Document extract
I've have Apache Spark deployed on kubernetes (GKE), and I've created a Docker image with the required files copied to location -> /opt/spark/work-dir
When i logon to the Docker image, I can see the files loaded.
However, on deploying the Docker image .. i dont see the contents in the location /opt/spark/work-dir
Here are the details :
Dockerfile
# Use an official Apache Spark base image
FROM apache/spark:3.5.0
# Switch to root user to install additional dependencies
USER root
# Set the working directory
WORKDIR /opt/spark/work-dir
# Install necessary tools
# Set environment variables
ENV SPARK_HOME /opt/spark
ENV PATH $PATH:$SPARK_HOME/bin
RUN mkdir -p /opt/spark/custom-dir
# Copy your application files
COPY main.py .
COPY streams.zip .
COPY utils.zip .
COPY gcs-connector-hadoop3-latest.jar /opt/spark/jars/
# Copy configuration files
COPY log4j-driver.properties /opt/spark/conf/
COPY log4j-executor.properties /opt/spark/conf/
COPY params.cfg .
COPY params_password.cfg .
COPY kafka-certs/*.p12 .
COPY jars/* .

Tasks
[1] In the Spark on Kubernetes post, which base image does the Dockerfile start from?
[2] Retype the part of the Spark on Kubernetes post from "COPY utils.zip ." down to "COPY params_password.cfg .".

Entries supplied
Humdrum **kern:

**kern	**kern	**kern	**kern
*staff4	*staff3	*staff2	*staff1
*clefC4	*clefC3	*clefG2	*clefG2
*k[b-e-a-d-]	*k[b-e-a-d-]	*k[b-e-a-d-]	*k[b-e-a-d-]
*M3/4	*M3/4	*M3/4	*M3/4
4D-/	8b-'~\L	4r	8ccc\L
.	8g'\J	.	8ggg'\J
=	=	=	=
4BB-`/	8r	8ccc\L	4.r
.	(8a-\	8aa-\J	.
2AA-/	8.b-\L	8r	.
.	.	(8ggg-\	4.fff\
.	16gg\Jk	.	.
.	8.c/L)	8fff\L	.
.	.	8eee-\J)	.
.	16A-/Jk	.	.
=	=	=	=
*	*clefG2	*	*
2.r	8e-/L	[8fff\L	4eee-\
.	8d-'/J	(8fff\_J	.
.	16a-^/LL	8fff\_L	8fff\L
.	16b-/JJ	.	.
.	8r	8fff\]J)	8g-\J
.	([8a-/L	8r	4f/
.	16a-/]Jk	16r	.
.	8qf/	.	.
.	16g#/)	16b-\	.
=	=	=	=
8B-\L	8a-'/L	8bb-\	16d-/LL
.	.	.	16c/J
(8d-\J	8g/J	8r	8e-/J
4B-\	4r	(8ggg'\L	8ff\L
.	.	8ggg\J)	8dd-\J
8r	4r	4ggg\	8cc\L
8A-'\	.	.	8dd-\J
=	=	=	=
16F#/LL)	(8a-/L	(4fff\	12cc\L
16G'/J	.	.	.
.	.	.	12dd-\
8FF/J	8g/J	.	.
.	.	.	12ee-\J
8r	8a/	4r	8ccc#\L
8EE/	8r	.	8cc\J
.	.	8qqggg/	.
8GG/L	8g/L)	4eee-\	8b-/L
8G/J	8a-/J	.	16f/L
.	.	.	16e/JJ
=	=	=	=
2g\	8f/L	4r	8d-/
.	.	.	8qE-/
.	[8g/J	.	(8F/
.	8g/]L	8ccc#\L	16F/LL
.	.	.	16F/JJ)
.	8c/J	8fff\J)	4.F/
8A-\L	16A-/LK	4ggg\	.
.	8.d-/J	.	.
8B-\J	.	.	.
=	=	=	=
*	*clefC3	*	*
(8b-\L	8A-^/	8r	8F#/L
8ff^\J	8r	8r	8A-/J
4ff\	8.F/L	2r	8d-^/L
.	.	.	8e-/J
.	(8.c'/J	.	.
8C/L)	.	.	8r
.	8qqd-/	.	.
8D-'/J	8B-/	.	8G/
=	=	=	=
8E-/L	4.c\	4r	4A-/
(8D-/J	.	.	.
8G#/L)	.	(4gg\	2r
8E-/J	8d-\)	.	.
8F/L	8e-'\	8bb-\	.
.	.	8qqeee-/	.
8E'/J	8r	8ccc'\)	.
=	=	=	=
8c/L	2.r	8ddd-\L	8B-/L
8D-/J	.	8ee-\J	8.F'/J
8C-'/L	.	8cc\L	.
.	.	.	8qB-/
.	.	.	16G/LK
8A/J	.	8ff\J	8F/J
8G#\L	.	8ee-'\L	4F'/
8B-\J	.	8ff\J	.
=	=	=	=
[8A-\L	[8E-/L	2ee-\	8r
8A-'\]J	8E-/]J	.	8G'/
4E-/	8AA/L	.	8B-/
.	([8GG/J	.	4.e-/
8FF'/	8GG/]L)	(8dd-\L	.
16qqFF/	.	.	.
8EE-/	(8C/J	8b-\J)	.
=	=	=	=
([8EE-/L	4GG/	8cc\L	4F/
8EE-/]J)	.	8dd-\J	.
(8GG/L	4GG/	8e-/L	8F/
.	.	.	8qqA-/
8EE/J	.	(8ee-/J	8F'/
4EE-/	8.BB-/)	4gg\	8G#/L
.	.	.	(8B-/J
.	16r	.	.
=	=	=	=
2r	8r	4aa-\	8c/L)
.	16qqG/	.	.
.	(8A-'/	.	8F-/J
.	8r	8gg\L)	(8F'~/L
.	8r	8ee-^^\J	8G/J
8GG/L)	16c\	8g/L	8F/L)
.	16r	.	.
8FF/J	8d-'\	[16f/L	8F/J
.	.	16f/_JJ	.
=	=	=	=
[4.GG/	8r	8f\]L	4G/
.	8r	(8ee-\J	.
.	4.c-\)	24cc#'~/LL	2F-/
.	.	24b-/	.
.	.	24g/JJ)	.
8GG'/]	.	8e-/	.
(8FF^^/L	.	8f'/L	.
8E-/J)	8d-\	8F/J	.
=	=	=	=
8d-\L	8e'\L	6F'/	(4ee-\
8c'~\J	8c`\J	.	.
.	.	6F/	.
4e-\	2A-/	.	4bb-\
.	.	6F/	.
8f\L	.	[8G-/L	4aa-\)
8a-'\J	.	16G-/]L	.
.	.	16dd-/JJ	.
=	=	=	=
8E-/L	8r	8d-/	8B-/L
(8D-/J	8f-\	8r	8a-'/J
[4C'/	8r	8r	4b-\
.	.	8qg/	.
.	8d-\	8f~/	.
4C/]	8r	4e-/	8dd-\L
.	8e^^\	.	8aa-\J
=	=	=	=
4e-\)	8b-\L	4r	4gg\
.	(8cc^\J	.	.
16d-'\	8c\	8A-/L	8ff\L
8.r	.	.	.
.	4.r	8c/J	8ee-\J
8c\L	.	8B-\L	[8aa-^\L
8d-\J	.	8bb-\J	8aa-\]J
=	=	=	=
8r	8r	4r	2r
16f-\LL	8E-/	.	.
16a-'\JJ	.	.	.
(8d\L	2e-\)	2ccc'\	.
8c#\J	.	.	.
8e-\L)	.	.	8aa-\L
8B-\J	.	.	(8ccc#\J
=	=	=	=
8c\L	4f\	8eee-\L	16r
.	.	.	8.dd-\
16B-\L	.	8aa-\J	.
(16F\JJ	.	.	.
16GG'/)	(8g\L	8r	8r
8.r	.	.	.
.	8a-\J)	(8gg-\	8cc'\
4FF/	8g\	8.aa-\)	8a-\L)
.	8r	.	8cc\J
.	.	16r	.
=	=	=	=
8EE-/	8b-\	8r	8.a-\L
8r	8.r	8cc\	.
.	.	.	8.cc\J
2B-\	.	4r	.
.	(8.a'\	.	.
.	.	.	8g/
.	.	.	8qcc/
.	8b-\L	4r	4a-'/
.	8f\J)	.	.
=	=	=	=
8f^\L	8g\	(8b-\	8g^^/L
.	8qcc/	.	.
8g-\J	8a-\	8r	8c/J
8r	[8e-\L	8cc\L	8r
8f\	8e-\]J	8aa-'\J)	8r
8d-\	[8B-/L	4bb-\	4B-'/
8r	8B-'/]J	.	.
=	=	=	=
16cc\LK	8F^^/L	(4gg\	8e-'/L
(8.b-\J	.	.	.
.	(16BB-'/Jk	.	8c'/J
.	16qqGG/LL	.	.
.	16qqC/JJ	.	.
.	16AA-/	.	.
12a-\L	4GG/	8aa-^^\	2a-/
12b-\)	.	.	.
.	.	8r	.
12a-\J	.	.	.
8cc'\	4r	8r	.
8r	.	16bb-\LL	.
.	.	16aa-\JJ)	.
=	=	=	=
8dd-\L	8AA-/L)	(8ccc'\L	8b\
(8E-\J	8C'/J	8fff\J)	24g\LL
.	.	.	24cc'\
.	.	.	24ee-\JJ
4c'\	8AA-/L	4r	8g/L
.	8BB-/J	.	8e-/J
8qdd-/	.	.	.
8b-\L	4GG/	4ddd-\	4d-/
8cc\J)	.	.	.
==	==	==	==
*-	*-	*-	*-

Task solutions
[1] apache/spark:3.5.0

[2]
COPY utils.zip .
COPY gcs-connector-hadoop3-latest.jar /opt/spark/jars/
# Copy configuration files
COPY log4j-driver.properties /opt/spark/conf/
COPY log4j-executor.properties /opt/spark/conf/
COPY params.cfg .
COPY params_password.cfg .